• WHAT TO DO: Below are lines of data, and only some are wanted. Please repeat exactly those from the line that has "hfov_deg: 67.3" through the line that has "focal_mm: 4.2".

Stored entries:
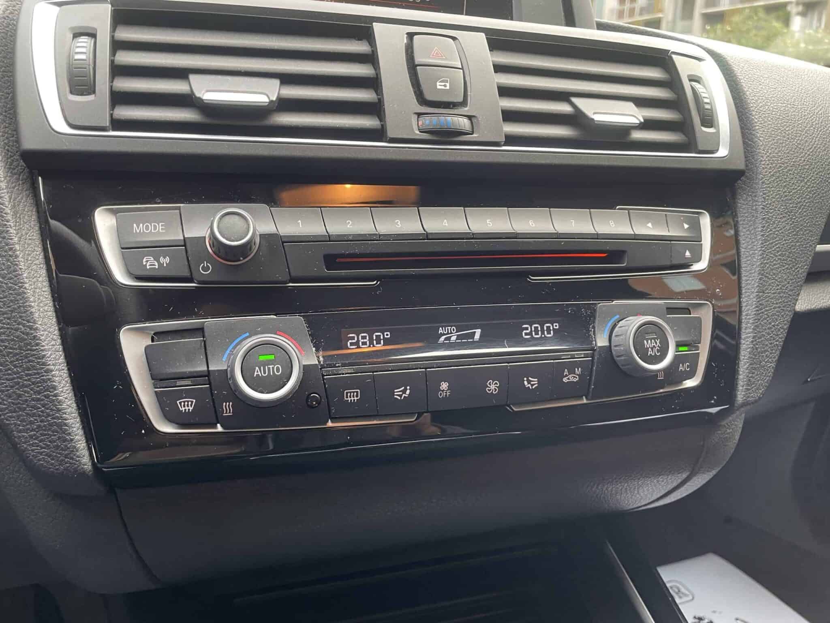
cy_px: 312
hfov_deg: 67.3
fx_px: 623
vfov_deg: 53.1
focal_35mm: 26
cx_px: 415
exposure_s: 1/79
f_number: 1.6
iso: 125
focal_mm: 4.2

* * *

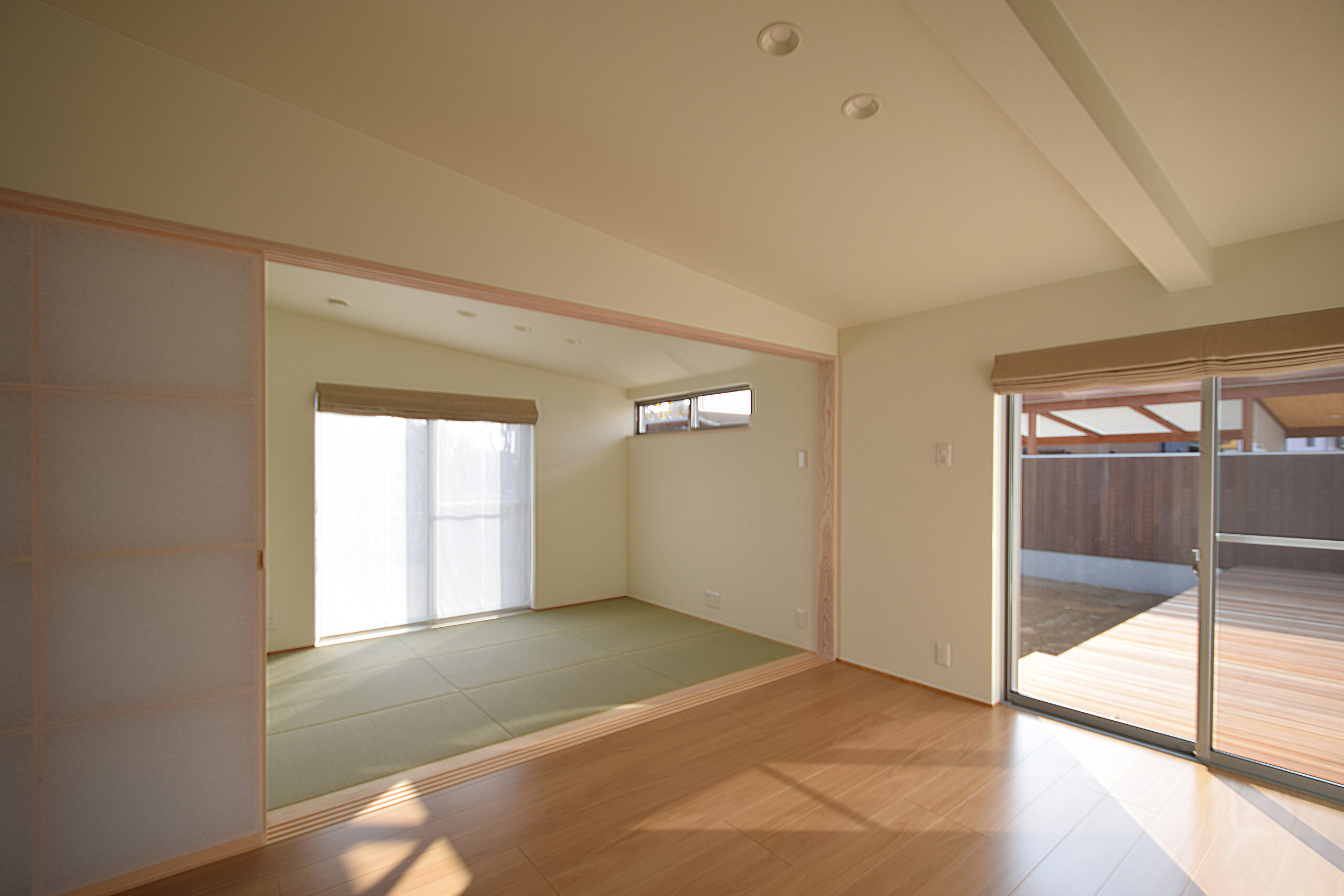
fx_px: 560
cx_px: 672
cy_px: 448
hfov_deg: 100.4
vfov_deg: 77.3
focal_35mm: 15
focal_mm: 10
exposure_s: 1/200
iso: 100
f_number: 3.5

• RESULT:
hfov_deg: 67.3
fx_px: 623
vfov_deg: 53.1
focal_35mm: 26
cx_px: 415
exposure_s: 1/79
f_number: 1.6
iso: 125
focal_mm: 4.2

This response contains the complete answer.